Jaime fez questão de visitar, explicar o projeto e convidar pessoalmente cada conselheiro e cada conselheira (até a doença agravar, nos seus últimos meses de vida, nunca abriu mão dessa tarefa). Daqui rumamos pra Goiânia, para convidar o arqueólogo Altair Sales Barbosa, nosso primeiro conselheiro. “O mais sabido de nóis,” segundo o Jaime.

Trilhamos uma linda jornada. Em 80 meses, Jaime fez questão de decidir, mensalmente, o tema da capa e, quase sempre, escrever ele mesmo. Às vezes, ligava pra falar da ótima ideia que teve, às vezes sumia e, no dia certo, lá vinha o texto pronto, impecável.

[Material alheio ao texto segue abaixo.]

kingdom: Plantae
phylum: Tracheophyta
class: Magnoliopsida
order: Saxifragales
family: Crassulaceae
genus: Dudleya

Na sexta-feira, 9 de julho, quando preparávamos a Xapuri 81, pela primeira vez em sete anos, ele me pediu para cuidar de tudo. Foi uma conversa triste, ele estava agoniado com os rumos da doença e com a tragédia que o Brasil enfrentava. Não falamos em morte, mas eu sabia que era o fim.

Hoje, cá estamos nós, sem as capas do Jaime, sem as pautas do Jaime, sem o linguajar do Jaime, sem o jaimês da Xapuri, mas na labuta, firmes na resistência. Mês sim, mês sim de novo, como você sonhava, Jaiminho, carcamos porva e, enfim, chegamos à nossa edição número 100. E, depois da Xapuri 100, como era desejo seu, a gente segue esperneando.

Fica tranquilo, camarada, que por aqui tá tudo direitim.